● ABOUT THIS TASK
Please give again, word for word, the lines that lie between the start of the listing below and the line with "staining of human", both included.

● PROVIDED DATA
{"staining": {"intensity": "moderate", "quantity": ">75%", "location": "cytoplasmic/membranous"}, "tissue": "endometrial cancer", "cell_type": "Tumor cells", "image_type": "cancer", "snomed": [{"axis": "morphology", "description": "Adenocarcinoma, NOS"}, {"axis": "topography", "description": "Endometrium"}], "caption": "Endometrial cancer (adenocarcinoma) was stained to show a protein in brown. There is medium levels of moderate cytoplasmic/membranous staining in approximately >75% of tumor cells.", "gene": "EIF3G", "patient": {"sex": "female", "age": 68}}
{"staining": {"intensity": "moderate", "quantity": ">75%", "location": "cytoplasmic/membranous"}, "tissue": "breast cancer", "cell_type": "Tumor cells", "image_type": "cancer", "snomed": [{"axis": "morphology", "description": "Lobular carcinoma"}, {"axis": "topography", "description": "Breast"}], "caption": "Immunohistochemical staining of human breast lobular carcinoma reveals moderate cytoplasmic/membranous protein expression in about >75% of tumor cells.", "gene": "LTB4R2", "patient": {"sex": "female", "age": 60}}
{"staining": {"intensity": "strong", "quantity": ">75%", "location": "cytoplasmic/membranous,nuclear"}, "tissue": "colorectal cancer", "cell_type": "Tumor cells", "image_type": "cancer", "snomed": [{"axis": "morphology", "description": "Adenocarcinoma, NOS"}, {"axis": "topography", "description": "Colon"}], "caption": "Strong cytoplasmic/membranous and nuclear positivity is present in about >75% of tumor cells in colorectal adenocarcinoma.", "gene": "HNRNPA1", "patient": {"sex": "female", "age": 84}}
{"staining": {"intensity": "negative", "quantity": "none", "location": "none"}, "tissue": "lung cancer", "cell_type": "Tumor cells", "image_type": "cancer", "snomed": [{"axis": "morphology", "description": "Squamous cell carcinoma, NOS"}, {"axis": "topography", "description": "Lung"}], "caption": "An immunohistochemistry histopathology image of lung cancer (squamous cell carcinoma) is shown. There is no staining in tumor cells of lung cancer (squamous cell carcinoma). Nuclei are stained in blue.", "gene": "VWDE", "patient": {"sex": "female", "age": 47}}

● THE COMPLETED TASK
{"staining": {"intensity": "moderate", "quantity": ">75%", "location": "cytoplasmic/membranous"}, "tissue": "endometrial cancer", "cell_type": "Tumor cells", "image_type": "cancer", "snomed": [{"axis": "morphology", "description": "Adenocarcinoma, NOS"}, {"axis": "topography", "description": "Endometrium"}], "caption": "Endometrial cancer (adenocarcinoma) was stained to show a protein in brown. There is medium levels of moderate cytoplasmic/membranous staining in approximately >75% of tumor cells.", "gene": "EIF3G", "patient": {"sex": "female", "age": 68}}
{"staining": {"intensity": "moderate", "quantity": ">75%", "location": "cytoplasmic/membranous"}, "tissue": "breast cancer", "cell_type": "Tumor cells", "image_type": "cancer", "snomed": [{"axis": "morphology", "description": "Lobular carcinoma"}, {"axis": "topography", "description": "Breast"}], "caption": "Immunohistochemical staining of human breast lobular carcinoma reveals moderate cytoplasmic/membranous protein expression in about >75% of tumor cells.", "gene": "LTB4R2", "patient": {"sex": "female", "age": 60}}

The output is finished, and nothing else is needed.